A lot of things frighten me, so what am I thinking? Fear. I'm thinking of fear. I'm so afraid of it all. I'm most afraid of being a disappointment at my job and after that I'm afraid of coming home and being alone.

I think of my lonely trips to the grocery store, the library, the park, the ice-rink. I think of all the times I'll reach for the phone looking to call someone for comfort, looking to hear words of love. And then I'll think of all the people I can't call because they don't want to hear from the lonely single girl or because I don't want them to know how dull my life truly is. They're happily married, they have a social life, they have purpose in their life, people to live for. I don't even have a pet to live for.

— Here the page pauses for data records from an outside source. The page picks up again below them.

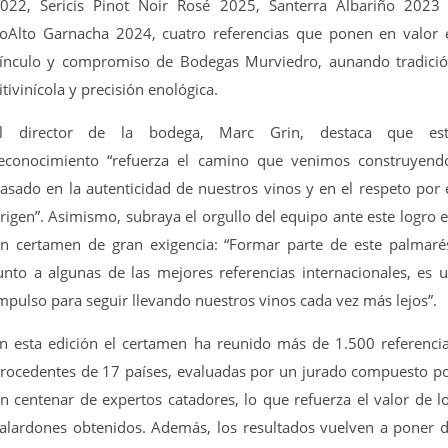
022, Sericis Pinot Noir Rosé 2025, Santerra Albariño 2023
oAlto Garnacha 2024, cuatro referencias que ponen en valor 
ínculo y compromiso de Bodegas Murviedro, aunando tradici
itivinícola y precisión enológica.
l director de la bodega, Marc Grin, destaca que es
econocimiento “refuerza el camino que venimos construyend
asado en la autenticidad de nuestros vinos y en el respeto por 
rigen”. Asimismo, subraya el orgullo del equipo ante este logro 
n certamen de gran exigencia: “Formar parte de este palmaré
unto a algunas de las mejores referencias internacionales, es 
mpulso para seguir llevando nuestros vinos cada vez más lejos”.
n esta edición el certamen ha reunido más de 1.500 referenci
rocedentes de 17 países, evaluadas por un jurado compuesto p
n centenar de expertos catadores, lo que refuerza el valor de l
alardones obtenidos. Además, los resultados vuelven a poner 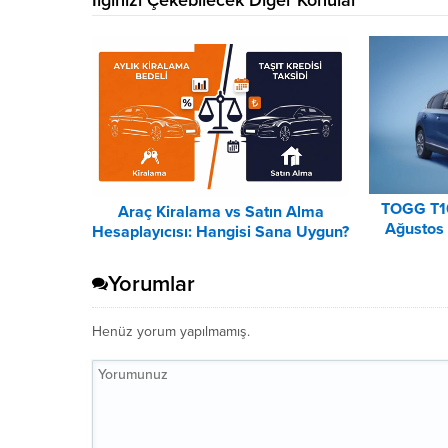
TOGG T1
Araç Kiralama vs Satın Alma
Ağustos 
Hesaplayıcısı: Hangisi Sana Uygun?
Lis
– 2026
Yorumlar
Henüz yorum yapılmamış.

I think of all this and I feel empty. I feel confused. And again it comes back to fear, fear, fear, fear. I take this internship, not because I have to, not because I have no choice, not because its expected. I take this internship because I fear what comes with it. I fear. I fear. I fear. But God counsels us not to fear and if I have faith I shall not fear.

So what do I do? I push all these fears from my mind. They are put there to slow me down. They are put there to hinder me. They serve no purpose. I don't need a pity party for me. I need to grow-up. Everyone has different trials-- some more than others. This is my trial and if I handle it well then I will be given even more trials. What am I proving to God when I succumb to my fear, when I choose sin over righteousness? I prove nothing. I show no love. I tell him that I can't handle the trials he's given me. Do I want God to take it easy on me? No. I want him to know that its difficult, its hard but for him I will do anything.

I will face down these fears, these trials. I have no right to feel fear, to be ungrateful, to have doubts. This is an amazing opportunity that has been given to me. I need to take it and make the most of it.

No more fear. No more doubt. I simply must rely on God and do what I know is right. The end.

1 comment:

  1. Welcome to Salt Lake! You'll make friends quickly here for sure. Let me know if you need any help with housing!